Insights into the magnetic dead layer in La0.7Sr0.3MnO3 thin films from temperature, magnetic field and thickness dependence of their magnetization

Experimental investigations of the magnetic dead layer in 7.6 nm thick film of La0.7Sr0.3MnO3 (LSMO) are reported. The dc magnetization (M) measurements for a sample cooled to T = 5 K in applied field H = 0 reveal the presence of negative remanent magnetization (NRM) in the M vs. H (magnetic field) measurements as well as in the M vs. T measurements in H = 50 Oe and 100 Oe. The M vs. T data in ZFC (zero-field-cooled) and FC (field-cooled) protocols are used to determine the blocking temperature TB in different H. Isothermal hysteresis loops at different T are used to determine the temperature dependence of saturation magnetization (M-S), remanence (M-R) and coercivity HC. The M-S vs.
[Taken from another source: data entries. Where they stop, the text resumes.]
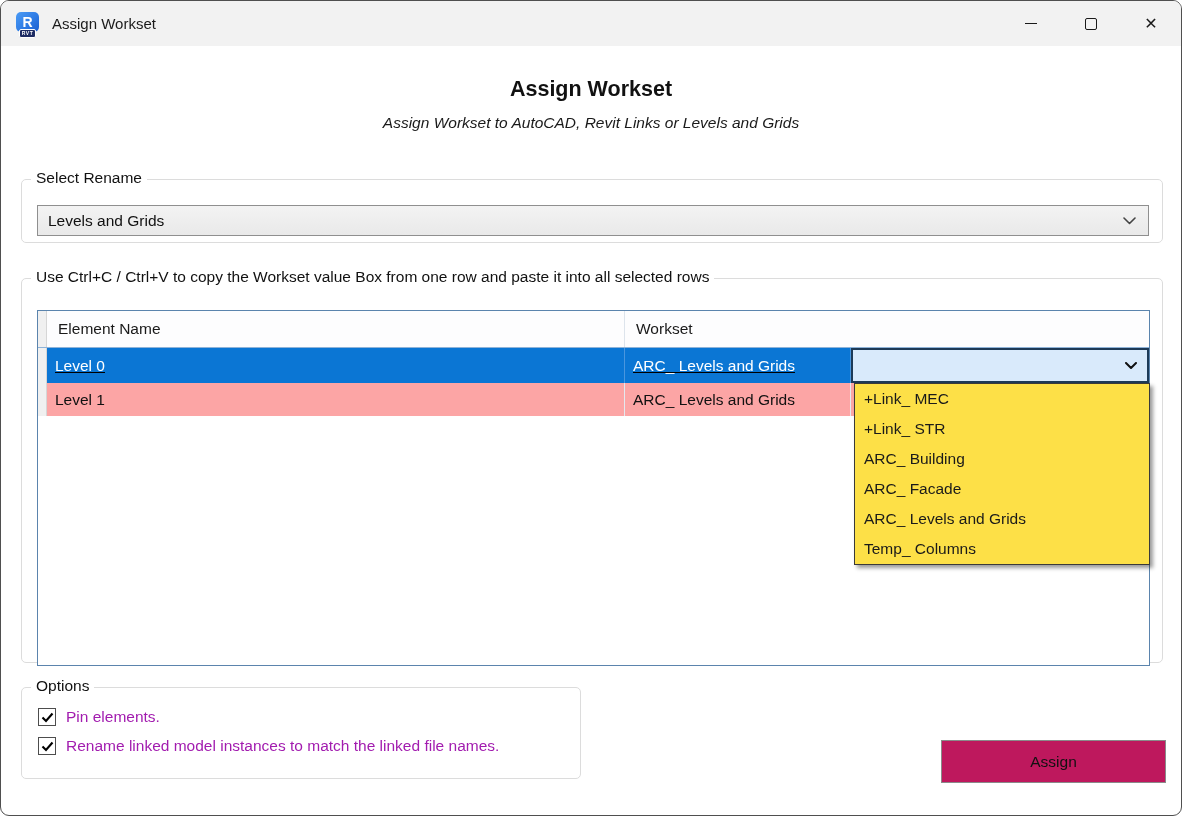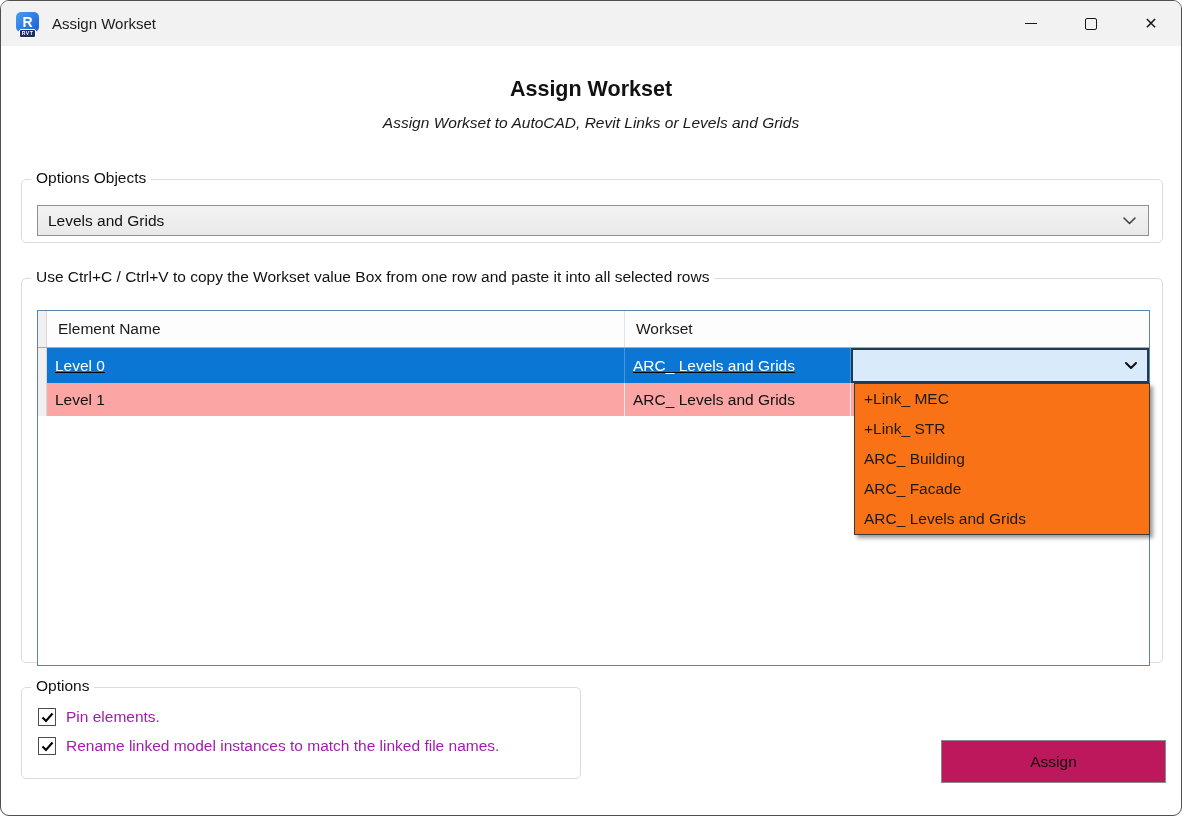"Options Objects" span.group-label { text: Options Objects -> Select Rename }
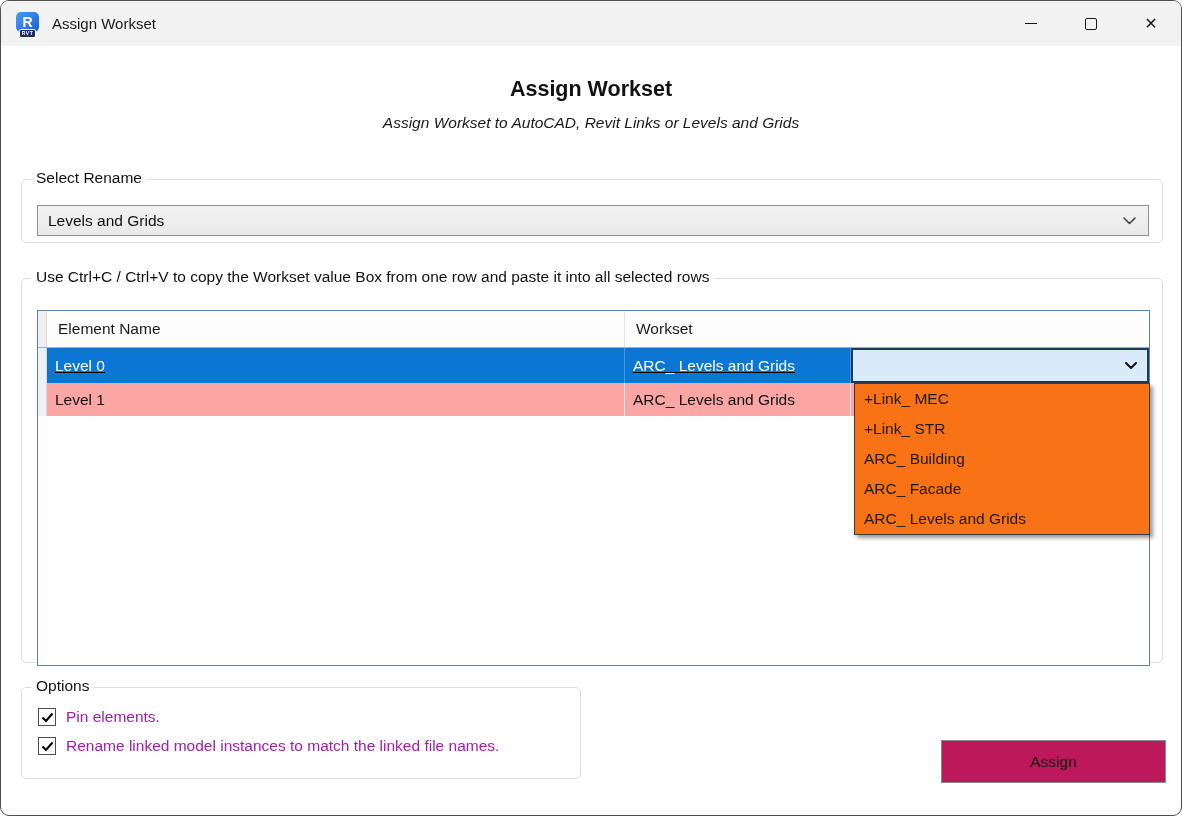"+Link_ MEC" .dropdown-list { background: #f97316 -> #fde047 }
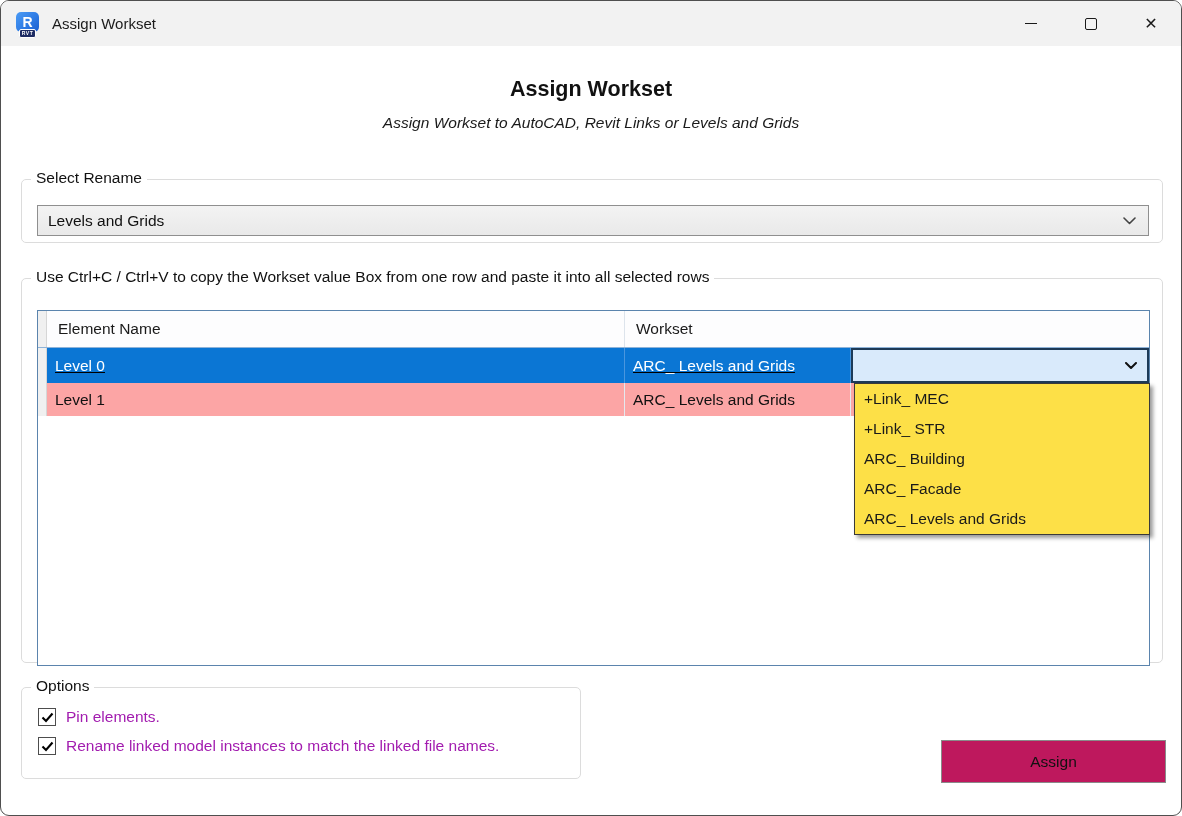"Temp_ Columns" div.dropdown-item { html: none -> <div>Temp_ Columns</div> }
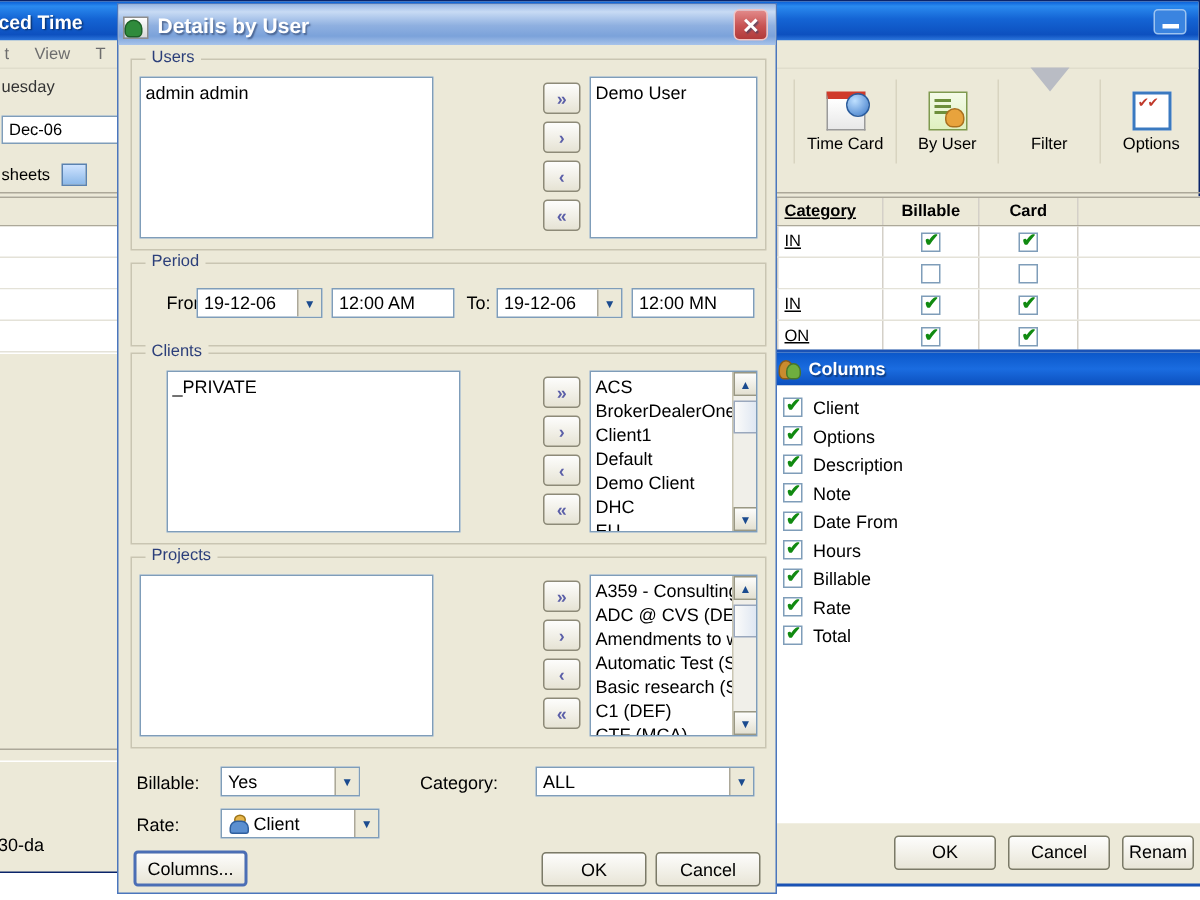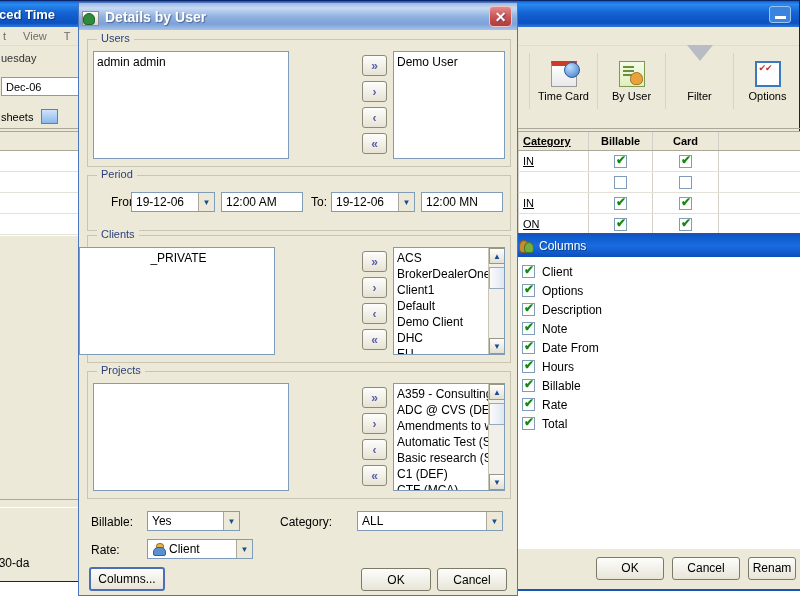"Columns" .columns-title { font-weight: normal -> bold }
T data are fit to the Bloch law, M-S (T) = M-0 (1 - BT3/2), showing a good fit for T < 100 K and yielding the nearest-neighbor exchange constant J/k(B) congruent to 18 K. The variations of T-B vs. H and HC vs. T are well described by the model often used for randomly oriented magnetic nanoparticles with magnetic domain diameter approximate to 9 nm present in the dead-layer of thickness d = 1.4 nm. Finally, the data available from literature on the thickness (D) variation of Curie temperature (T-C) and M-S of LSMO films grown under 200, 150, and 0.38 mTorr pressures of O-2 are analyzed in terms of the finite-size scaling, with M-S vs. D data fit to M-S (D) = M-S(b)(1-d/D) yielding the dead layer thickness d = 1.1 nm, 1.4 nm and 2.4 nm respectively. Brief discussion on the significance of these results is presented. (c) 2018 Author(s).